To be sure, the trend isn’t uniform. Many of the stocks have bounced back after their weak earnings and still trade near all-time highs. Meal-kit maker HelloFresh SE tumbled 8.7 per cent in intraday trading Friday after saying it will be less profitable than forecast, but closed down only 2.5 per cent for the day. It’s still up more than 20 per cent this year.
But investors haven’t been so forgiving of everyone. Asos sank 18 per cent after the online retailer said it expected sales would soften, while remote software maker TeamViewer AG dropped 14 per cent when it reported weaker-than-expected results.
“Some of them have gone ahead of reality,” said Freddie Lait, chief investment officer of Latitude Investment Management. “The next year will not be easy.”

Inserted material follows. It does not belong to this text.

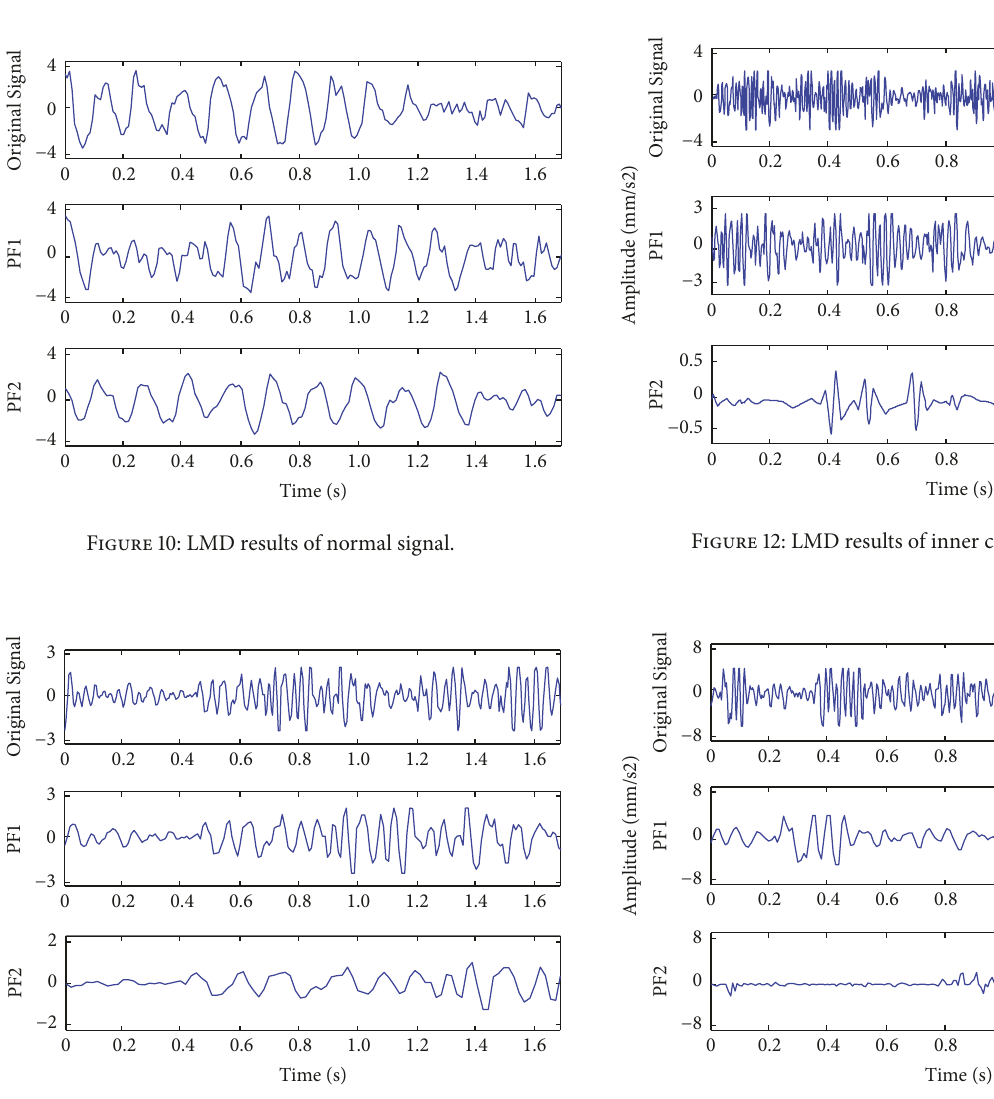
Figure 13: LMD results of outer circle fault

Part of the reason why investors are less tolerant is that the competition is getting better. There are plenty of cheaper stocks with strong sales growth and money is flowing to cyclicals. Lait said he sees an opportunity to buy stocks that underperformed during the pandemic, such as drinks makers Diageo Plc and Heineken NV, which have been able to push through price increases.
It’s a trend that’s been playing out all year. Just Eat Takeaway.com NV, Ubisoft Entertainment SA and Ocado Group Plc are among the biggest decliners in the Stoxx 600 in 2021, each down more than 16 per cent.

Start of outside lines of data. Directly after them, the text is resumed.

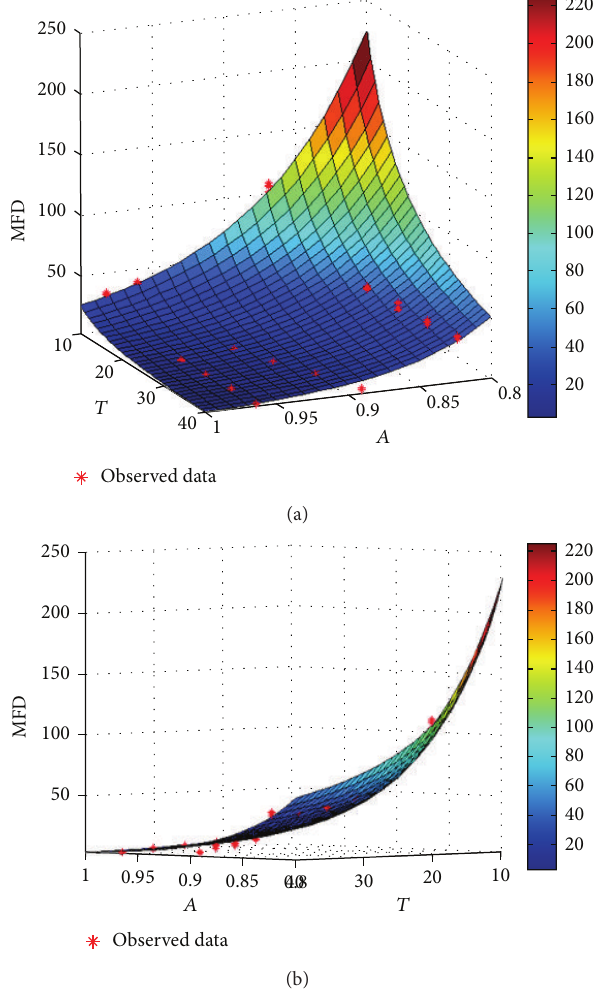
Figure 6: (a) Prediction model for the median number of mold- free days (MFDs) based on temperature ( 𝑇 ) and water activity ( 𝐴 ) values obtained from the Weibull distribution utilizing observed logarithmic values of 𝑇 , 𝑎 𝑤 , and an interaction term of 𝑇×𝑎 𝑤 of three replications. Observed mold growth expressed as mold-free days (MFDs) on soy/PE fiber samples from all three replications shown as points on the graph to demonstrate the relationship of observed values to the predicted values. (b) A side-view of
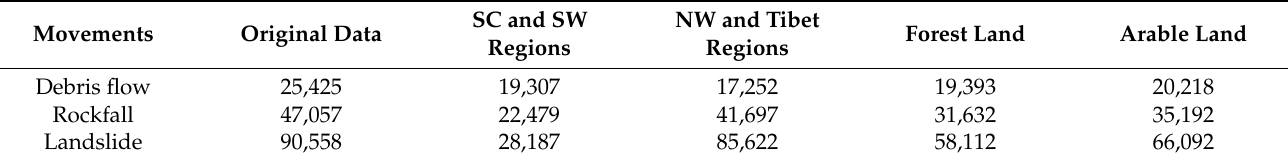
Table 5. The number of mass movements in different highly biased inventories.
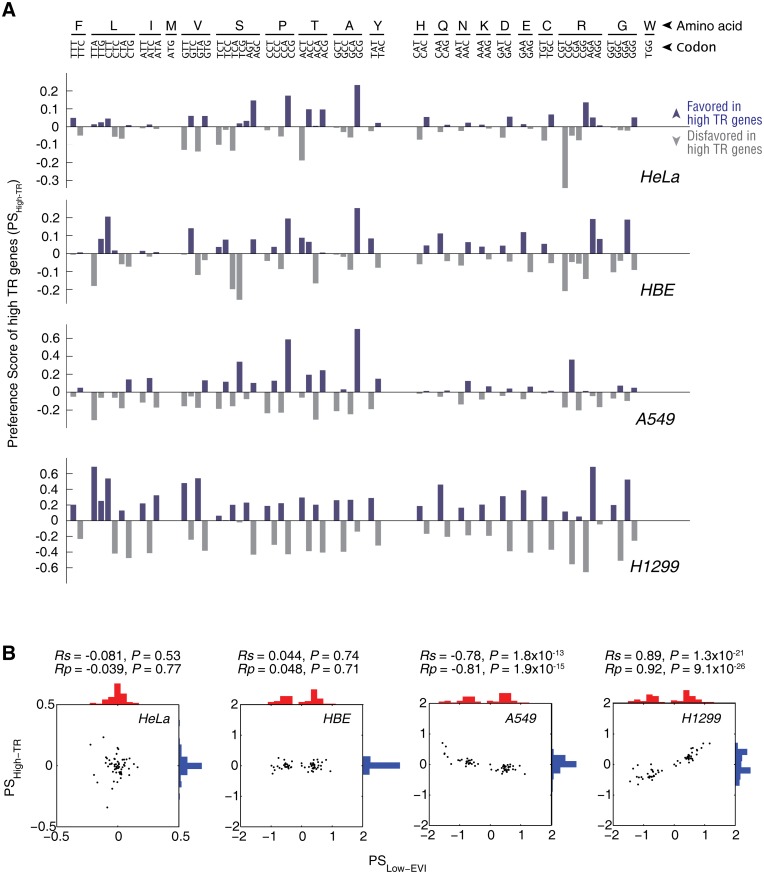
Codon preference of the high TR genes.(A) Preference Score of high TR genes (PSHigh-TR) of the four cell lines. (B) Correlation of the PSHigh-TR and PSLow-EVI.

Expensive stocks took an initial leg down starting in February as bond yields surged amid a pickup in inflation. Yields may resume their upward trajectory this fall as the Federal Reserve lays out a timeline for pulling back on its support for the economy, which would place renewed pressure on more highly valued stocks.
The underperformance in online stocks comes at a particularly testing time for investors, with a widening regulatory crackdown in China on the nation’s internet giants also fraying nerves.
“The market is trying to assess long-term sustainable growth going forward,” said John Flynn, a portfolio manager at State Street Global Advisors. “This is made difficult by somewhat unsustainable levels of growth seen in the prior four quarters.”